Which could describe about fifty percent of the men on the island at any given time.

“Anything else?” Thompson prompted. “Anything about what he was wearing?”

“We didn’t get a good look.”

“He was scruffy,” Eric added. “Like he hadn’t shaved in a few days.”

“What about how he was acting? Where he went after he left the house?” Carson prodded.

“Not after, but before. He came from the house across the street,” Eric said.

“From inside that house?” Thompson asked.

“No. Like he’d been hanging around outside somewhere. But out of sight. I think he was waiting for those cleaning ladies to finish and leave.”

The perp had been watching Caroline and Gabi. I curled my hands into fists, wishing these kids could give something actually useful.

Carson leaned forward, bracing his hands on the table. “This is really important, kids. Have you seen this guy at any other point this summer?”

Eric nodded. “On the street behind the fire station. It was the day that truck got set on fire. We were wandering around town and saw him slipping out from between some buildings.”

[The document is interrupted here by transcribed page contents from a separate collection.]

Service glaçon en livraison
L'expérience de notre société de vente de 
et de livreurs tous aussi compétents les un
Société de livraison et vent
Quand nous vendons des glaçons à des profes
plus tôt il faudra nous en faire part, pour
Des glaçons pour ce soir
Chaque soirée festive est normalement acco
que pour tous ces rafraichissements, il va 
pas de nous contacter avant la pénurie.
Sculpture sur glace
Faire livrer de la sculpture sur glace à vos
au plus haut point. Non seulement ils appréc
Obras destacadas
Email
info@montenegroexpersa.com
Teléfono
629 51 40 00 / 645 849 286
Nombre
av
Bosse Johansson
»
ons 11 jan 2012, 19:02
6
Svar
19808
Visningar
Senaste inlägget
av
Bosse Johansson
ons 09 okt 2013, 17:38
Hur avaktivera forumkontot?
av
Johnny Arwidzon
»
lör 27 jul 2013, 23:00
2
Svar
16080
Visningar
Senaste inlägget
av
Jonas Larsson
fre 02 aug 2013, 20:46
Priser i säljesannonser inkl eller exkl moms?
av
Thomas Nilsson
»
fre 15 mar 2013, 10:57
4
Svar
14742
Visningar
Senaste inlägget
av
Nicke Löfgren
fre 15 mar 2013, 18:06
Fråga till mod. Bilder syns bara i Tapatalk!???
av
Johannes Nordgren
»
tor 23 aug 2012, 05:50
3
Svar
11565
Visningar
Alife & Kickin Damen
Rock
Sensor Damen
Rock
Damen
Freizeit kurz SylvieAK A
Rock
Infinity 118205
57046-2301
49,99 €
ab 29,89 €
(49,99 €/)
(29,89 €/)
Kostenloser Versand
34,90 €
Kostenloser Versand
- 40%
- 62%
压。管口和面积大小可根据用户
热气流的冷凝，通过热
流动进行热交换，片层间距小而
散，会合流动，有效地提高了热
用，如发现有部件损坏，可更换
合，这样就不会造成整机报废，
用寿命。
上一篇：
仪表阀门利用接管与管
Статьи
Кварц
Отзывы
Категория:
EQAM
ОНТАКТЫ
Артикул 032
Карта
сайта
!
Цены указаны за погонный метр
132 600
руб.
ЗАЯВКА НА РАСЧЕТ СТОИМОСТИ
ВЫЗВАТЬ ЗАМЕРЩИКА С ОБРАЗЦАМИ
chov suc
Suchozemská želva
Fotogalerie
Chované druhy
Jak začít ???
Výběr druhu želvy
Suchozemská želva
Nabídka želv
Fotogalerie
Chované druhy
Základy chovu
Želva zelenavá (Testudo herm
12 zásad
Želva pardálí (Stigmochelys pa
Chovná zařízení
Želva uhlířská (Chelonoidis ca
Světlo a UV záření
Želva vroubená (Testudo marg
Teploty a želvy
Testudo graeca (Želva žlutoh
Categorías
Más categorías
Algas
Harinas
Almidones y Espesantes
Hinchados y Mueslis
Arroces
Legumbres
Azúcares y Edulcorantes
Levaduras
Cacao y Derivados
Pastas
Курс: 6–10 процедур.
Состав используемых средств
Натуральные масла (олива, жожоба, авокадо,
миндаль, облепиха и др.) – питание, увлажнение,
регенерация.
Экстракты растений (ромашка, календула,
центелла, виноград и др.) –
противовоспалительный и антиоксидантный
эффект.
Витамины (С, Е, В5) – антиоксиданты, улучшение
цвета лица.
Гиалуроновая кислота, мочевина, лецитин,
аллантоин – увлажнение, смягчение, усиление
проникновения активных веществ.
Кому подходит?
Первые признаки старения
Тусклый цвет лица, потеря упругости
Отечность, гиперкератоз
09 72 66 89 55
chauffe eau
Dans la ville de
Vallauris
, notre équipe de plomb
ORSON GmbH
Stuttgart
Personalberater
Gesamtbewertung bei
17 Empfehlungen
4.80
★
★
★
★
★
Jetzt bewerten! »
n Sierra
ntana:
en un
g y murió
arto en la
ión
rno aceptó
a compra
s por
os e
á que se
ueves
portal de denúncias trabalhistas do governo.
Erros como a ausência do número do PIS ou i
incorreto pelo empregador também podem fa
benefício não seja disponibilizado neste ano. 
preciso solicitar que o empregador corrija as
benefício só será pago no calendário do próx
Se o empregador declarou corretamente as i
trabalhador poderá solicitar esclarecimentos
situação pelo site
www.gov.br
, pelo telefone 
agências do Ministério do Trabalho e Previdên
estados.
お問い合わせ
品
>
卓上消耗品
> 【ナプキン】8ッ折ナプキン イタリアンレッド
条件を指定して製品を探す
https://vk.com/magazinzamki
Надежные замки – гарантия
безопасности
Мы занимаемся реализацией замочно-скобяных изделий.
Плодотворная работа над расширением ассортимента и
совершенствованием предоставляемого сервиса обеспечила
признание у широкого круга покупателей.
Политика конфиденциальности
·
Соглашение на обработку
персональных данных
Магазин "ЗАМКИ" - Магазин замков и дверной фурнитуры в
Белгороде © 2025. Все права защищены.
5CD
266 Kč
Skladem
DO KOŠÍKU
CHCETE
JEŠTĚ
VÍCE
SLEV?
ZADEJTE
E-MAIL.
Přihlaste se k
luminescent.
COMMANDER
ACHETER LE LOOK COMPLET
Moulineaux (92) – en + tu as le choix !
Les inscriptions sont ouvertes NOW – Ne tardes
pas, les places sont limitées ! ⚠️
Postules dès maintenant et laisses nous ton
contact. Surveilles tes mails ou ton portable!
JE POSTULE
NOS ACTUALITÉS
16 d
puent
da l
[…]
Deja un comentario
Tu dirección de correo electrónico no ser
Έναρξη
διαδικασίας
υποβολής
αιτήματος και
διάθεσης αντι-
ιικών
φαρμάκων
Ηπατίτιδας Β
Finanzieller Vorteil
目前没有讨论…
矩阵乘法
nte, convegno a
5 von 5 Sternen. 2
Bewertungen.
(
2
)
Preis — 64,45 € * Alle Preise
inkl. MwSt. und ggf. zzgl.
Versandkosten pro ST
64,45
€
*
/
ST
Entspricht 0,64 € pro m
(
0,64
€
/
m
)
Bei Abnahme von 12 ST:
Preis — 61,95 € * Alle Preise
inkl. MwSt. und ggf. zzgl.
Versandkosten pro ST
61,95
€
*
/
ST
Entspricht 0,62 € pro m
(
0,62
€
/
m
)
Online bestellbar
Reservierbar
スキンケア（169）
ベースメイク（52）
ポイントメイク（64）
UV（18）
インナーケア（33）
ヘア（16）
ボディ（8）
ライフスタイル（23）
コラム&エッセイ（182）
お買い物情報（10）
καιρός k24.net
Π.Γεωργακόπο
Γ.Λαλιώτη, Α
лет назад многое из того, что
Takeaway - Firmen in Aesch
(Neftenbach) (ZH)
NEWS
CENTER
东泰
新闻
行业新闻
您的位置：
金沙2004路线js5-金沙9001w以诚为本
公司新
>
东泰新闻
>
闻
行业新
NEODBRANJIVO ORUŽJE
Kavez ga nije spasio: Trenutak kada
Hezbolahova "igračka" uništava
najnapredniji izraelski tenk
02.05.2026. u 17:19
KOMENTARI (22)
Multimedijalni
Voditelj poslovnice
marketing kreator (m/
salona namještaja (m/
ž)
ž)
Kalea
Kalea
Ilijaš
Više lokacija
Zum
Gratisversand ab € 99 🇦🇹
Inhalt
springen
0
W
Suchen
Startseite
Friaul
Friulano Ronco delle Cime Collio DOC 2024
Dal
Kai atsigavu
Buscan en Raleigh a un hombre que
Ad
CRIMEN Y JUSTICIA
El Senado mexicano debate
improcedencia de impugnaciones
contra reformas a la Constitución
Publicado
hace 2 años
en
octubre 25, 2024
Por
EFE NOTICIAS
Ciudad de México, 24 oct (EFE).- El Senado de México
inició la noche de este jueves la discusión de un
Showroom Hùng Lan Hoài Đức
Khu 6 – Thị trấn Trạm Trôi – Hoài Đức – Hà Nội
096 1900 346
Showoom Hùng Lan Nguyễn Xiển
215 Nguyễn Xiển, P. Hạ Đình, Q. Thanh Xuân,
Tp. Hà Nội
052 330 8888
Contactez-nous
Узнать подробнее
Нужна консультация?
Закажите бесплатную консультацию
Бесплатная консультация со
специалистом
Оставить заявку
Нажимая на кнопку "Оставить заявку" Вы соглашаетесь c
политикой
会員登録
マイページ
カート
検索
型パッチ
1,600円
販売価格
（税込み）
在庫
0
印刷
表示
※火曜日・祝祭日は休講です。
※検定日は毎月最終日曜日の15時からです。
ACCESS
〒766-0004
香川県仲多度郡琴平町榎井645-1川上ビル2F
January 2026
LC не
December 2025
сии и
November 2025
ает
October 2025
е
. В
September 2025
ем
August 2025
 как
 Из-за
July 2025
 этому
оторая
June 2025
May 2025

“And how did you know it was the same guy? Maybe it was just somebody who happened to be cutting through the alley.”

“Because we could smell the gas on him. It’s not a smell you forget.”

Again, not evidence it was the same person, though it did link whoever they saw the second time to my truck.

“Did you get a better look this time?” Carson asked.

Damon squinted, thinking. “He was wearing a baseball cap and sunglasses. Older guy. Maybe a little older than Mom and Dad. Kind of weathered around the face, like he spends a lot of time outside. He walked right by us. We pretended not to see because we recognized he was bad news.”

My brain spun. If these kids were responsible for all the smaller fires this summer, and this second perpetrator had torched the beach house and my truck, what were the chances he’d been the one behind the tavern fire, too? I considered what little they’d said about him. Dark hair. Scruffy or bearded. That narrowed it down. Troy, Marcus, and David Foley all had lighter hair and were generally clean shaven. Of the two remaining, only one actually looked older. Except, he’d had an alibi for when my truck had been torched, so the cops had stopped looking at him.

Had a coworker lied for him? Or had they simply assumed he was where he was supposed to be, when he was supposed to be there?

Either way, Caroline needed to know that the threat definitely wasn’t over.

I yanked out my phone, intent on calling to warn her, and spotted her text.

Caroline: I can hear you downstairs. Rios is out helping Gabi and a friend with a flat. Why don’t you come up and join me?

The message came with a shot of her feet, clearly in the bathtub.

Fear grabbed me by the throat as I hit her contact and listened to the phone ring and ring before it finally went to voicemail. I bolted out of the observation room so fast that the door banged against the wall.

Someone was in the fucking house with her, and she thought it was me.